Commentary: George Mason’s exit to Atlantic-10 impacts College’s future
Written by Jack Powers|
March 29, 2013
Do you know the feeling of being on a sinking ship?
The William and Mary Athletics Department does.
The cracks that first materialized in the Colonial Athletic Association with the departure of Virginia Commonwealth to the Atlantic 10 in 2012 grew ever more gaping Monday as George Mason announced that it would follow VCU to the A-10 for the fall 2013 season.
The poaching of the CAA’s finest programs isn’t limited to the hands of the A-10. Old Dominion will move to Conference USA next year, and there is significant scuttlebutt that James Madison will follow soon, depriving the College of its last in-state conference rival.
If rivalries are the lifeblood of collegiate programs, somebody should check on the College. Not long ago, Virginia was the cradle of the CAA with five of the 10 original members hailing from the state.
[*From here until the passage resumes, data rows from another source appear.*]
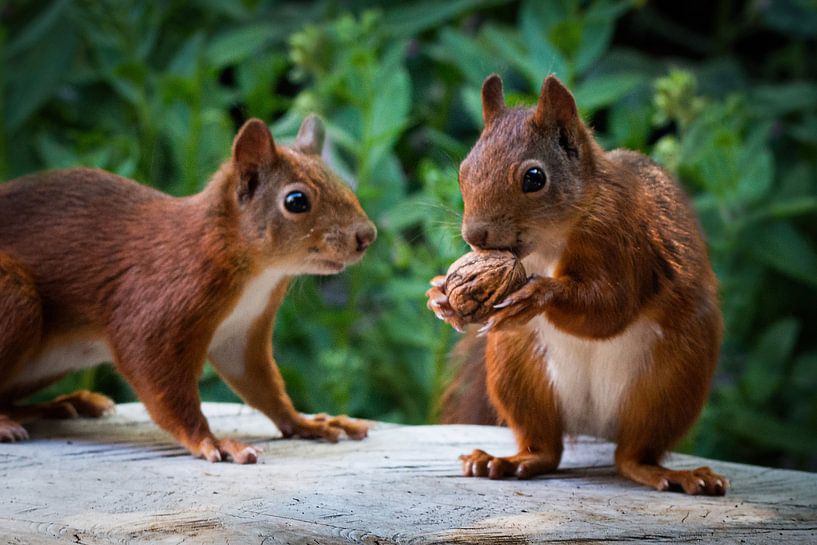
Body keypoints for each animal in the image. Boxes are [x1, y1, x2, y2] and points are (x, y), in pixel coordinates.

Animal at [0, 115, 376, 464]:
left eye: (341, 181)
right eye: (296, 200)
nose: (367, 235)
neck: (259, 275)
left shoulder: (240, 333)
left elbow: (262, 385)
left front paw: (306, 423)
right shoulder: (155, 306)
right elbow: (160, 380)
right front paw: (213, 441)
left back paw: (63, 404)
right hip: (16, 297)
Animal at [428, 74, 728, 496]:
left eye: (534, 178)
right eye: (463, 170)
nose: (474, 236)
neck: (550, 241)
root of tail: (593, 425)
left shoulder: (623, 238)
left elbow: (611, 308)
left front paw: (539, 294)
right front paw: (440, 293)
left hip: (671, 384)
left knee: (632, 455)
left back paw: (665, 473)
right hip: (517, 371)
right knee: (546, 448)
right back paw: (507, 461)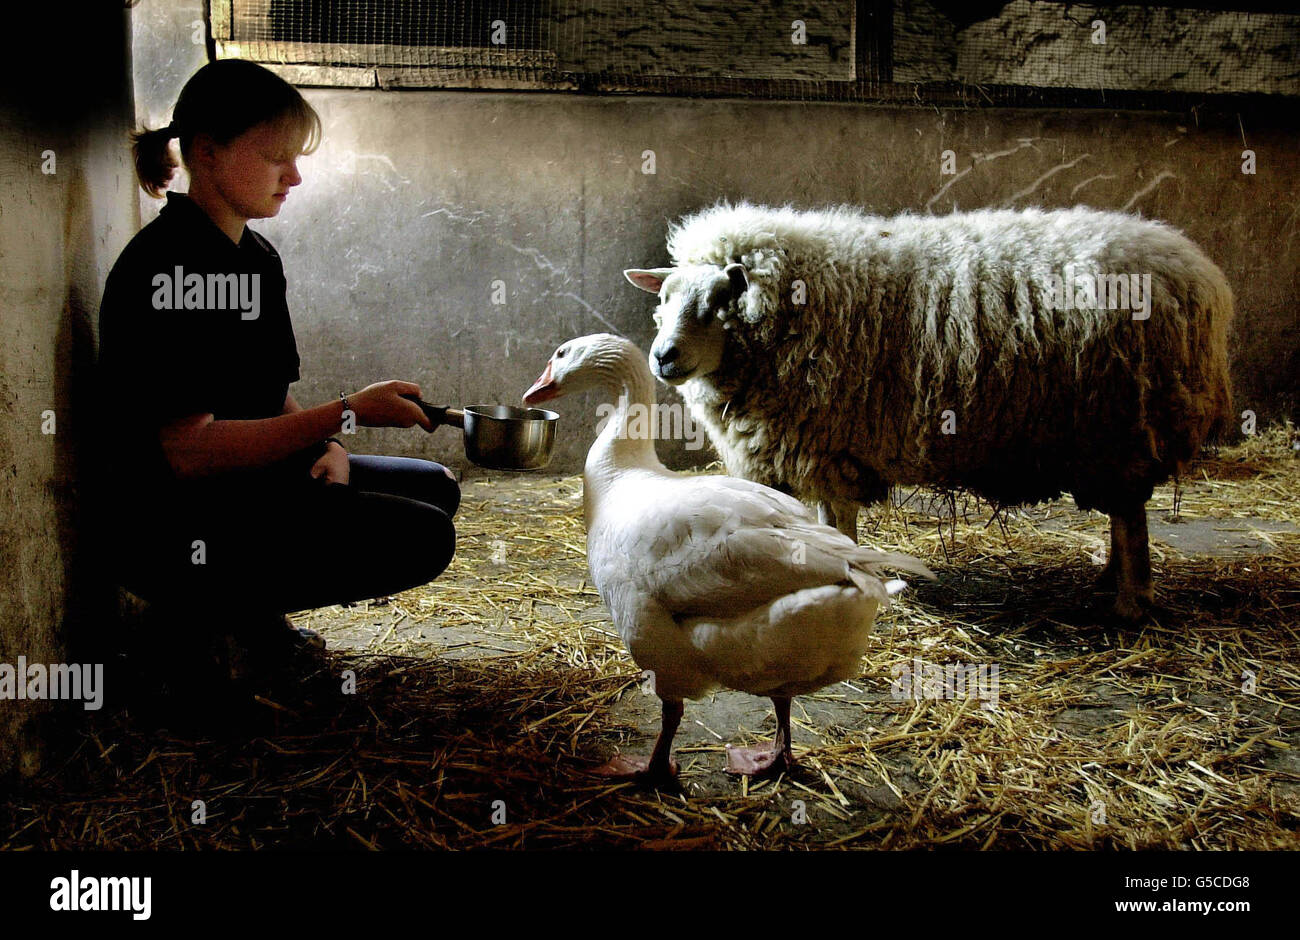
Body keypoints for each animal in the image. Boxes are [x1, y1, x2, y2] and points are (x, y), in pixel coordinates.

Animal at [624, 202, 1232, 621]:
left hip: (1121, 425)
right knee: (1124, 513)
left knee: (1130, 516)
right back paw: (1109, 577)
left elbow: (839, 521)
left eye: (717, 302)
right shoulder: (824, 446)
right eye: (664, 300)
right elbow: (825, 521)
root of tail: (1196, 271)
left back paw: (1131, 600)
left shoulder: (830, 441)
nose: (662, 357)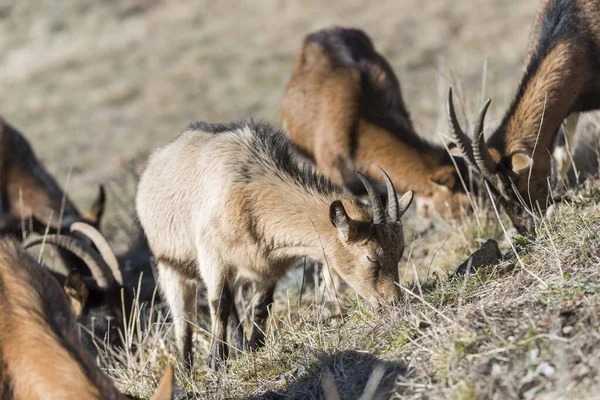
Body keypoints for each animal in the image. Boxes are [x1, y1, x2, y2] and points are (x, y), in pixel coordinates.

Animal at [136, 120, 412, 370]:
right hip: (170, 268)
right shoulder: (212, 257)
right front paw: (216, 361)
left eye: (399, 252)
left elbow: (262, 306)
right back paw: (187, 370)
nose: (394, 302)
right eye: (371, 258)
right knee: (184, 320)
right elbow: (219, 303)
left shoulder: (271, 266)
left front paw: (253, 347)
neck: (248, 196)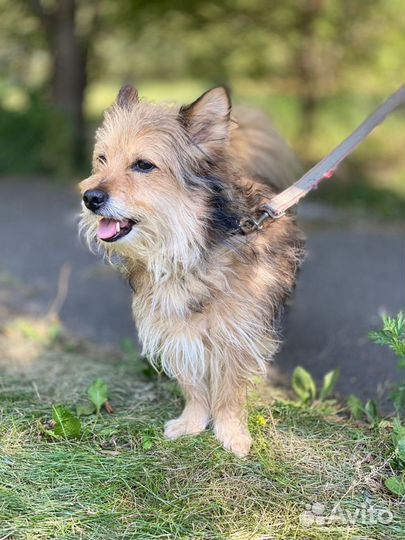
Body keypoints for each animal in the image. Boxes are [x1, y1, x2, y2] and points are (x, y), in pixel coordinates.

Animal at [79, 84, 304, 456]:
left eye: (144, 165)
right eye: (102, 159)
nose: (90, 197)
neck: (184, 249)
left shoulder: (236, 332)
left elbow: (229, 389)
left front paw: (231, 433)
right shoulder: (173, 326)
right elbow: (192, 380)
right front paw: (193, 423)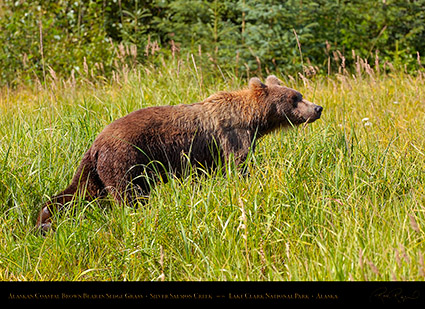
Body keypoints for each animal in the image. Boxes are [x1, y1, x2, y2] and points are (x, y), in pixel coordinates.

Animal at [36, 74, 322, 230]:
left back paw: (44, 219)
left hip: (95, 169)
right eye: (295, 98)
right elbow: (238, 167)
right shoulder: (233, 137)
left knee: (77, 191)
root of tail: (96, 143)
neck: (254, 120)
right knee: (129, 195)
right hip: (125, 160)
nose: (317, 108)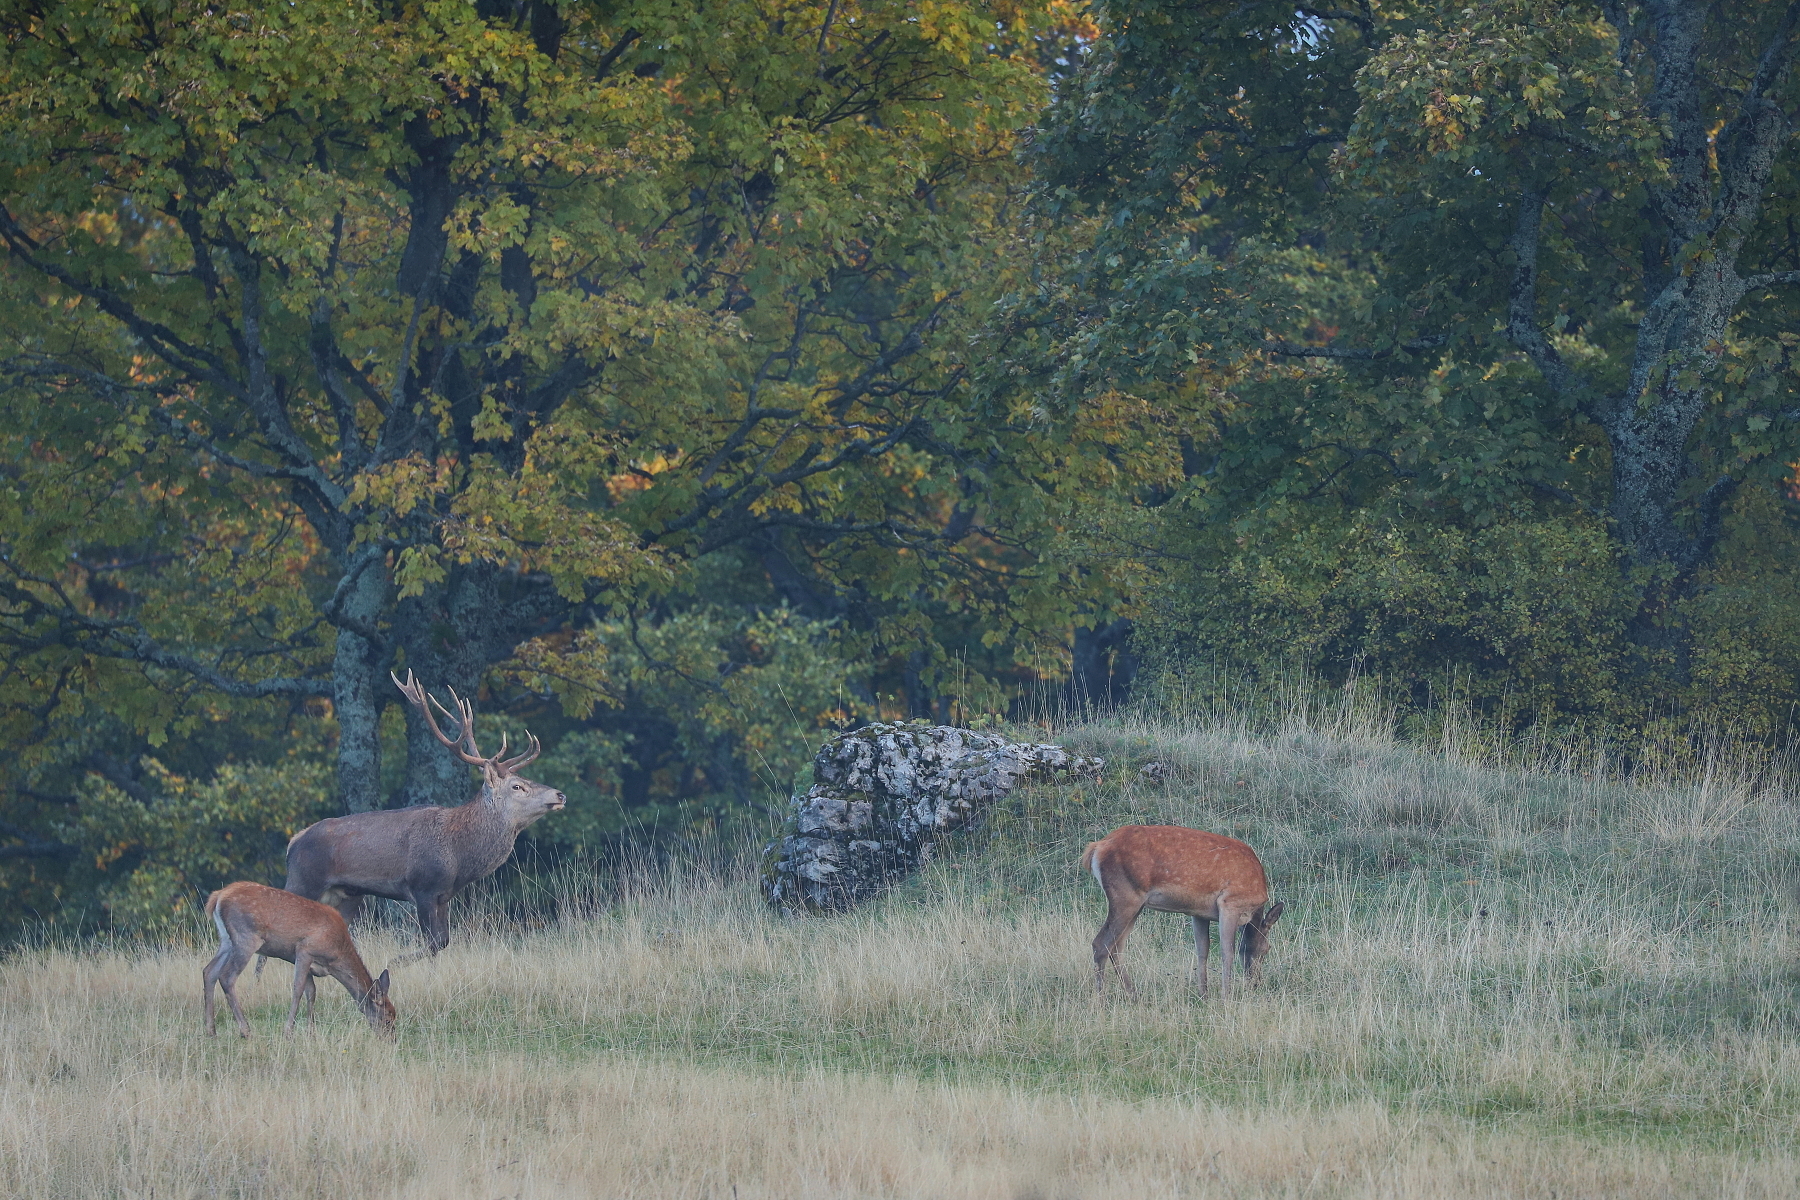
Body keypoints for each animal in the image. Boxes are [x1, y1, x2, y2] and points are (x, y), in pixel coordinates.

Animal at [204, 877, 394, 1036]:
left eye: (394, 1015)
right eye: (387, 1019)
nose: (391, 1040)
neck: (335, 956)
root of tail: (217, 897)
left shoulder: (307, 962)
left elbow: (311, 991)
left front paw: (311, 1031)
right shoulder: (305, 950)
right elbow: (298, 989)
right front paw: (288, 1031)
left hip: (227, 941)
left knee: (209, 971)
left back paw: (211, 1031)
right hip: (246, 937)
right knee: (226, 977)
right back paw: (245, 1030)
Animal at [1072, 827, 1288, 993]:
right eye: (1267, 949)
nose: (1255, 983)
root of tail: (1095, 848)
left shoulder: (1199, 913)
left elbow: (1203, 950)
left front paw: (1204, 995)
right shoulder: (1230, 903)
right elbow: (1228, 952)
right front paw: (1226, 997)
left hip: (1135, 904)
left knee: (1117, 946)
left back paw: (1133, 994)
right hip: (1124, 895)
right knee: (1101, 944)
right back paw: (1102, 999)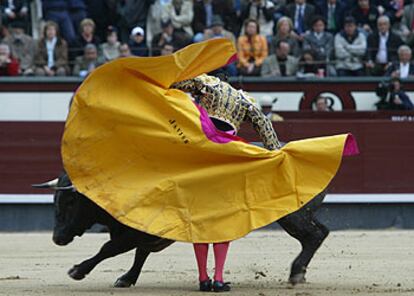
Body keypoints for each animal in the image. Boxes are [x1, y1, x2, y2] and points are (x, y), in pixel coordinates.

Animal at [35, 172, 328, 288]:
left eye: (72, 201)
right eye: (55, 200)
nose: (57, 238)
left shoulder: (136, 232)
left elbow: (109, 248)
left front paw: (77, 271)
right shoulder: (146, 235)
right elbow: (140, 254)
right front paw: (127, 279)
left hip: (292, 215)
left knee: (316, 234)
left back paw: (296, 272)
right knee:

Proximity generated animosity, which created excitement for the conference’s games — even if the Tribe didn’t always sport the strongest of teams.
The same can’t be said of today’s CAA. The nine-team conference now spans from Boston to Atlanta with indifference filling the gaps in between. It’s hard to convince the average William and Mary student to be excited enough to go to Kaplan Arena or Zable Stadium to cheer on the Tribe against those darned Seahawks of North Carolina-Wilmington, let alone sell the College’s seething rivalry with the Hofstra Pride to a talented prospective athlete. These aren’t organic rivalries; these are arranged marriages.
What can be done? There’s very little doubt that if the A-10 or Conference USA extended a hand to the College, athletic Director Terry Driscoll would welcome it with a bear-hug.
The Atlantic 10 would be a particularly good fit for the College: The conference’s headquarter is located in nearby Newport News, and joining the A-10 would allow the Tribe to continue its in-state rivalries with Old Dominion, George Mason and Richmond. But such an invitation seems unlikely in the short-term, especially with the Tribe’s recent struggles in football and basketball.
Of course, there is one reason to be giddy with all this restructuring. With all the high-caliber programs fleeing for greener pastures, any program can compete in the new CAA, even one as luckless as the College. They say nothing cures apathy like winning does. As that has long been a chronic problem at the College, the next few years should act as the opportune moment to test that mantra, potentially leading to some conference achievements for the Tribe. The Tribe basketball team might even earn the right to get blown out in the first round of the NCAA tournament.
In the short term, it may be more fun to be the captain of a sinking ship, but the long-term viability of the College’s athletic program resides outside of the CAA.
The whole scenario is sad and unnecessary. The CAA, of which the College is a founding member, has long been a conference that has punched above its weight class, most memorably in the 2006 Final Four with George Mason and the 2011 Final Four with VCU. But in these times of constant conference realignment, the CAA is a trail of falling dominoes.
Now, the College is left with no good options: either toil away in a drab conference with no real rivalries besides JMU or pray to somehow earn a bid into another mid-major conference.
Most likely, the Tribe will gut it out in the CAA for years to come. If that’s the case, I say good riddance, George Mason, and hello, winning — if only until I graduate.